June is Audio Book Month!
During Audio Book Month, people around the world celebrate how audio books give them more ways to read. Moreover, Audio Book Month raises awareness about how products and services that support people with disabilities benefit everyone.
Audio Book Month
Organizations that produce accessible-format books for readers who are blind made the first audio books on records in the 1930s. Today, organizations like the Centre for Equitable Library Access (CELA) create accessible books, newspapers, and magazines for non-print-readers. These recordings consist of Digital Accessible Information System (DAISY) files, which allow readers to navigate to specific sections or pages as they could if holding a printed book.
Only readers who were blind read the first audio books. However, sighted readers now also enjoy books in this format. People buy audio books from book stores, borrow them from libraries, or stream them online. Furthermore, people read this way while they do other tasks, such as:
- Driving
- Exercising
- Housework
Many mainstream companies that produce audio books abridged them to reduce cost. However, companies now produce more unabridged books because readers download them instead of buying hard copies. Individuals and companies also produce audio versions of classic books that are out of copyright and distribute them for free online. Some narrators are amateurs while others are professional actors. While some books have one reader, others have a different person reading the dialogue of each character.
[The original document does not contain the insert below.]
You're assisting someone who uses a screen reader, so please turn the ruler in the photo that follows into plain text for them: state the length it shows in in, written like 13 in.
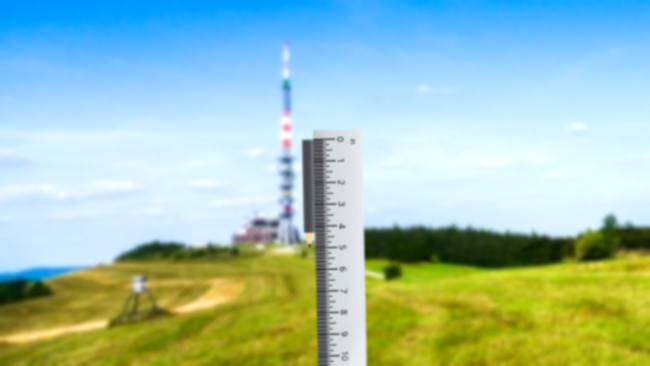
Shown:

Some books become more dramatic through music and sound effects.
The Curb Cut Effect
Audio books show how social developments created to benefit people with disabilities also improve quality of life for non-disabled people. This idea is called the curb cut effect. The curb cut effect happens when something is created to help one group of the population and ends up benefiting many more people. Its name comes from the concept of curb cuts, which allow people using assistive devices to cross streets. Curb cuts turned out to be helpful for many other people, including people:
- With children in strollers
- Wheeling carts or luggage
- Using bicycles, skateboards, or roller blades
Similarly, closed captioning displays the dialogue on a TV program or movie so that viewers who are Deaf can follow what is going on as they watch. Many other people also benefit from captions, including people trying to watch TV in noisy environments and newcomers learning English.
Audio books, and other examples of the curb cut effect, show us that accessibility can improve everyone’s quality of life in surprising ways. Happy Audio Book Month to all our readers!